(Supplied data begins)

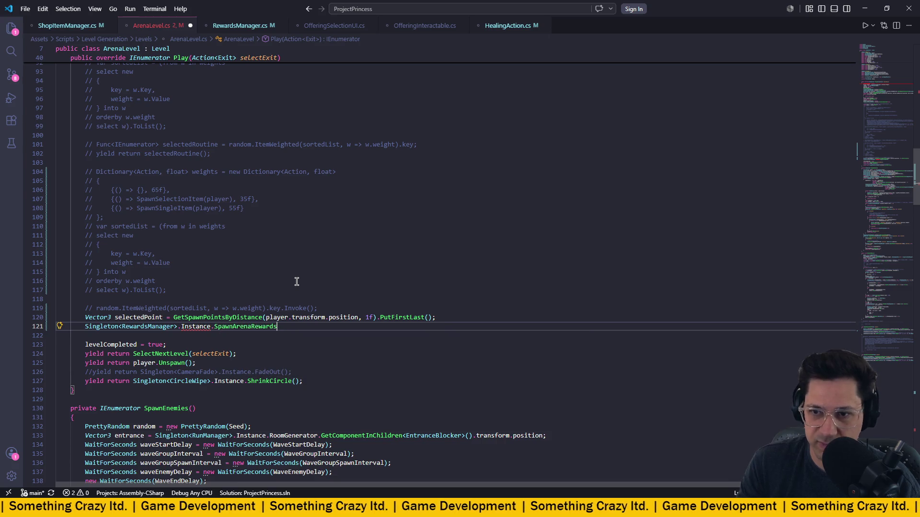
type("(")
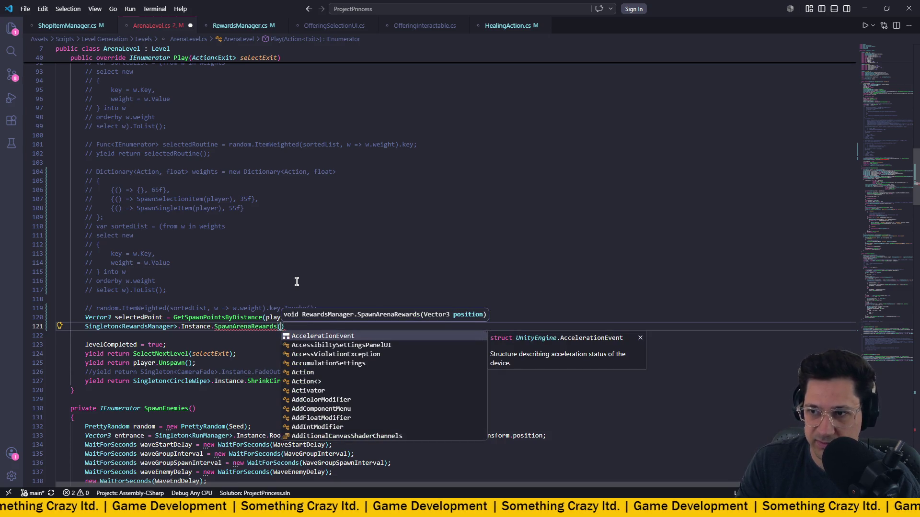
type("sle")
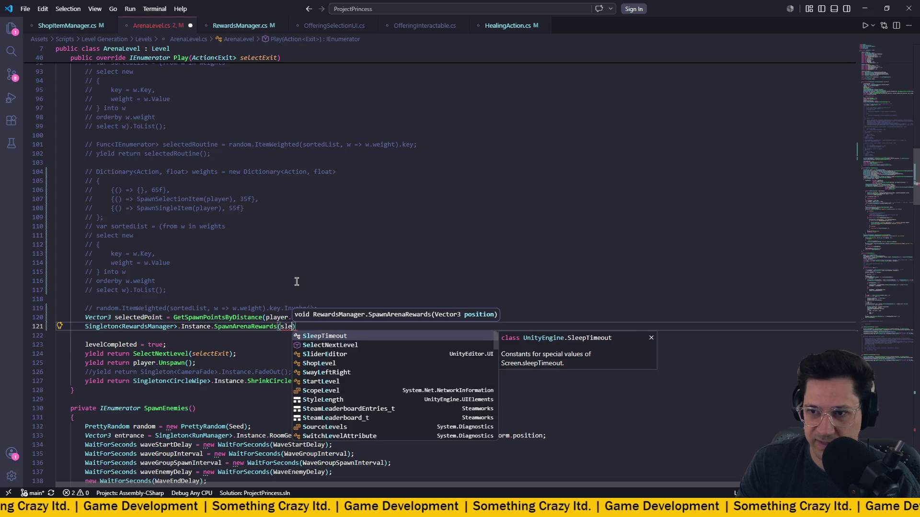
key("BackSpace")
key("BackSpace")
type("e")
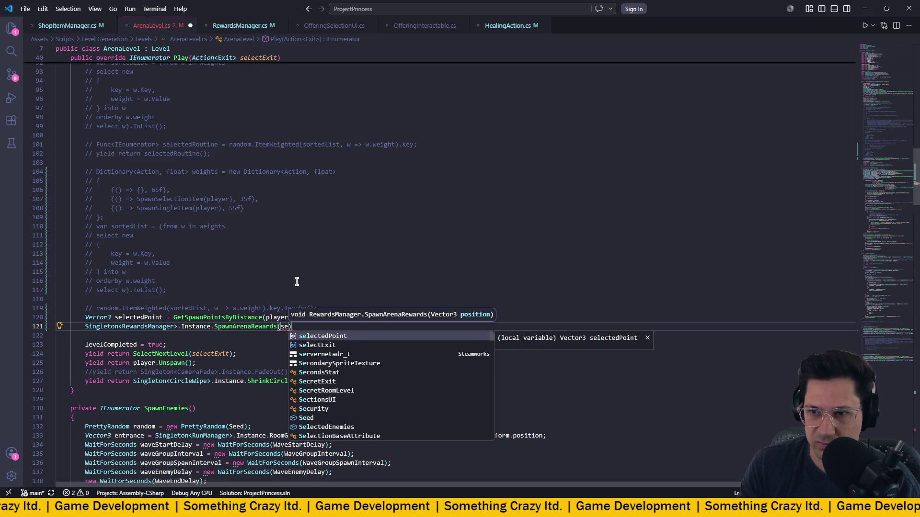
key("Tab")
key("End")
type(";")
key("ctrl+s")
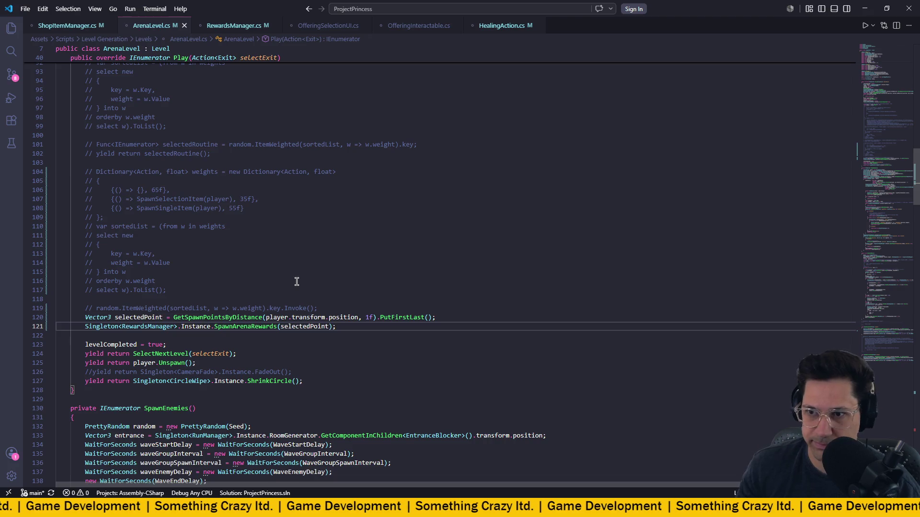
left_click(372, 259)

(Supplied data ends)

• _What this task involves_
No picture belongs in the copy. Print every entry above exactly as it stands.

• _Completed task_
type("(")
type("sle")
key("BackSpace")
key("BackSpace")
type("e")
key("Tab")
key("End")
type(";")
key("ctrl+s")
left_click(372, 259)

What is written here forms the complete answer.